NASA’s paper explored why the Earth’s climate was warm enough for liquid water to be present to encourage simple molecules and allow the planet to brew and incubate life.
The research, published in Nature Geoscience by a team of scientists from NASA said some four billion years ago the sun shone with only about three-quarters of the brightness of today and was not powerful enough to warm the Earth.
“Back then, Earth received only about 70 per cent of the energy from the sun than it does today,” lead author Vladimir Airapetian from NASA’s Goddard Space Flight Centre said.

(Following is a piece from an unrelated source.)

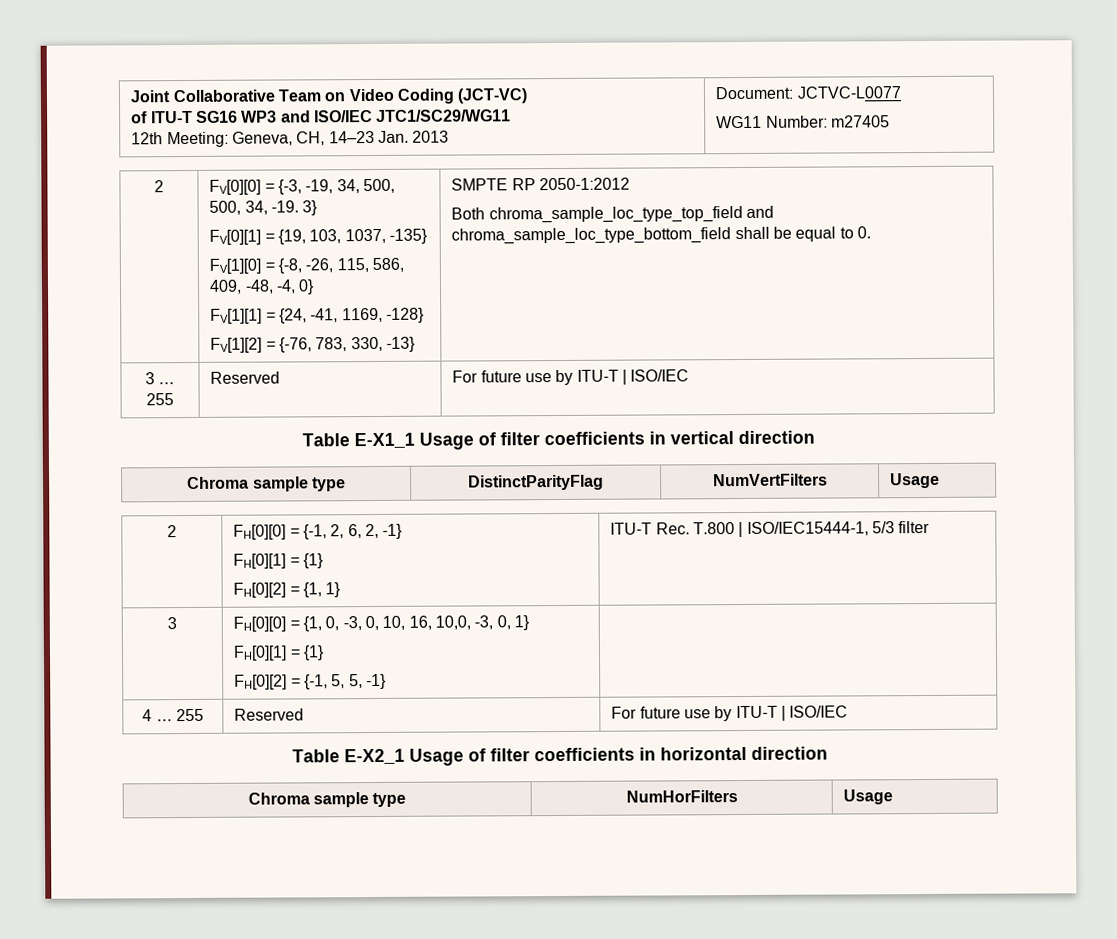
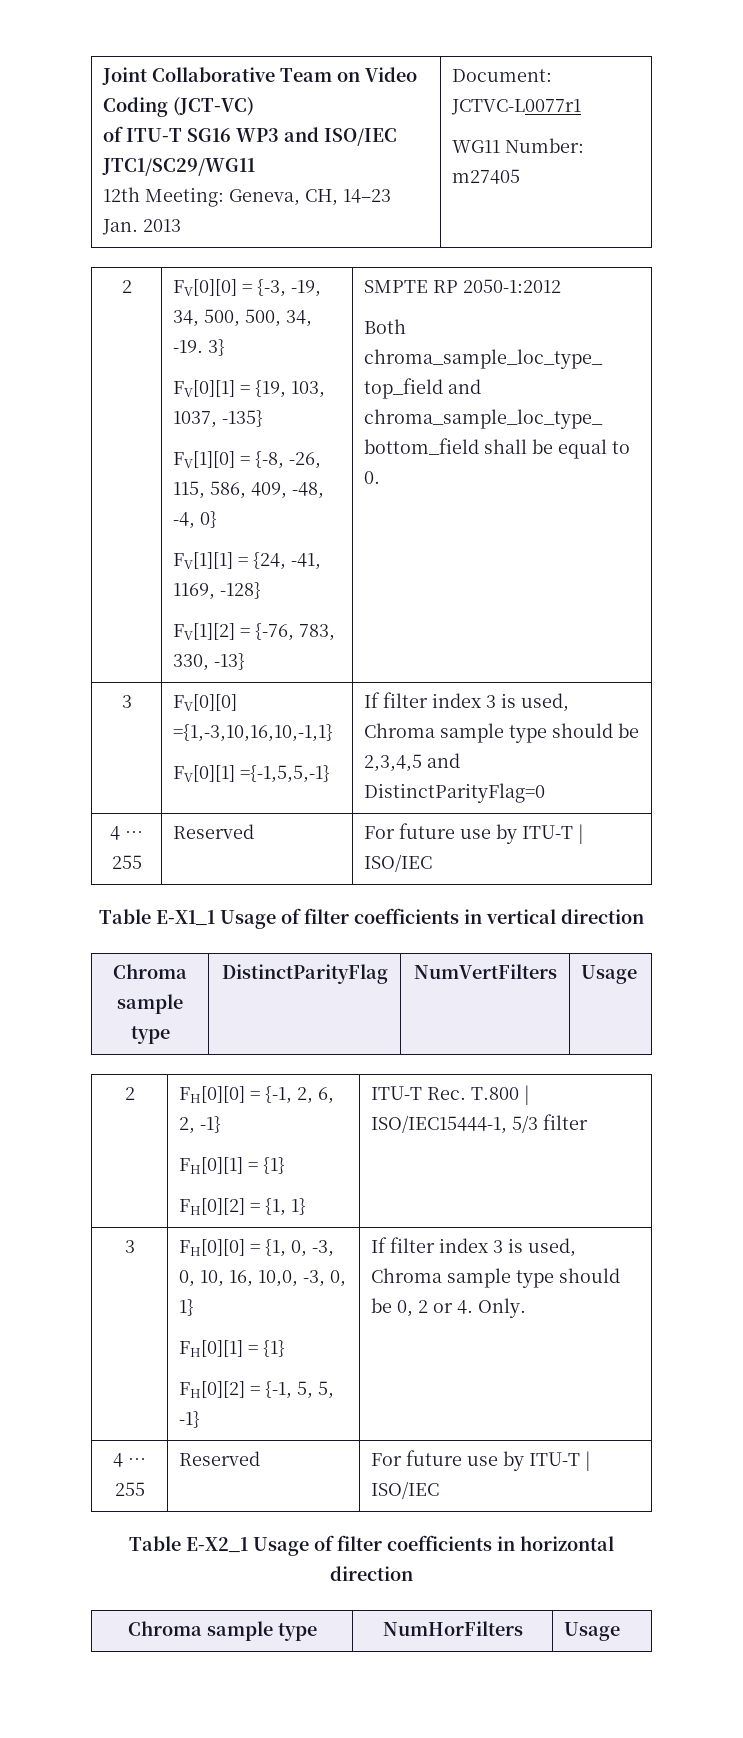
[796,86,901,99] JCTVC-L0077 -> [451,99,582,115] JCTVC-L0077r1
(155, 378) none -> [173,694,238,711] [173,724,334,742] [173,765,331,783] [364,692,570,712] [364,723,640,743] [364,753,461,772] [364,783,546,803] [110,826,120,840] | FV[0][0] ={1,-3,10,16,10,-1,1} // FV[0][1] ={-1,5,5,-1} | If filter index 3 is used, Chroma sample type should be 2,3,4,5 and DistinctParityFlag=0 // 4
(387, 681) none -> [371,1237,577,1257] [371,1268,621,1288] [371,1298,527,1318] If filter index 3 is used, Chroma sample type should be 0, 2 or 4. Only.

“That means Earth should have been an icy ball. Instead, geological evidence says it was a warm globe with liquid water. We call this the Faint Young Sun Paradox.
“Our new research shows that solar storms could have been central to warming Earth.”
Using data from the exoplanet-hunting mission Kepler, which has also been recording the activity of different types of stars, NASA created a timeline of how the sun evolved and how it could affect a young Earth.
While solar storms were not a new concept, the new NASA research showed how the powerful solar explosions may have provided the crucial energy needed to warm Earth, despite the sun’s faintness.
“This newly discovered constant influx of solar particles to early Earth may have done more than just warm the atmosphere, it may also have provided the energy needed to make complex chemicals,” NASA’s Kepler mission said in a statement.
“In a planet scattered evenly with simple molecules, it takes a huge amount of incoming energy to create the complex molecules … that eventually seeded life.”
Discovery could lead way for ‘new life’ on other planets
Astronomer Alan Duffy from Swinburne University in Melbourne said the discovery was a game-changer and an opportunity to explore the possibility of life on other planets.
“What this research means is we can now be really specific about looking for other habitable worlds,” he told the ABC.
“We can search for the presence of younger stars that might be producing more violent storms which means we can begin to narrow down and find earth-like worlds — Earth 2.0 if you like — where the conditions appear exactly like those that made life possible on Earth.”
But Mr Duffy ruled out Mars as a candidate.
“Mars has suffered a lot of damage from the sun.”
The research showed the very first steps in the chain towards building life on Earth. Photo: NASA
He also said the research showed the very first steps in the chain towards building life on Earth.
“While the sun was ‘throwing a tantrum’, paradoxically this was a good thing for life on Earth,” Mr Duffy said.
“Not only did this make the planet able to house life, but it also gave the right ingredients to house life.”
The NASA research explored how the exploding particles from the sun seeped into Earth’s nitrogen-rich atmosphere and split relatively un-reactive nitrogen molecules in the atmosphere into two highly reactive nitrogen atoms.
Those could go on to react with any molecule in the early atmosphere, producing hydrogen cyanide and nitrous oxide.
“The latter, also known as laughing gas, is a powerful greenhouse gas — important for allowing liquid water to exist,” the NASA team said in a statement
Mr Duffy said the solar storms were now a rare occurrence — once a century at the very least.
“When the magnetic field is overwhelmed it can overload the electricity grid and cause mass blackouts and destroy our satellites.”
He said a large solar storm could send the Earth “back to the Stone Age”.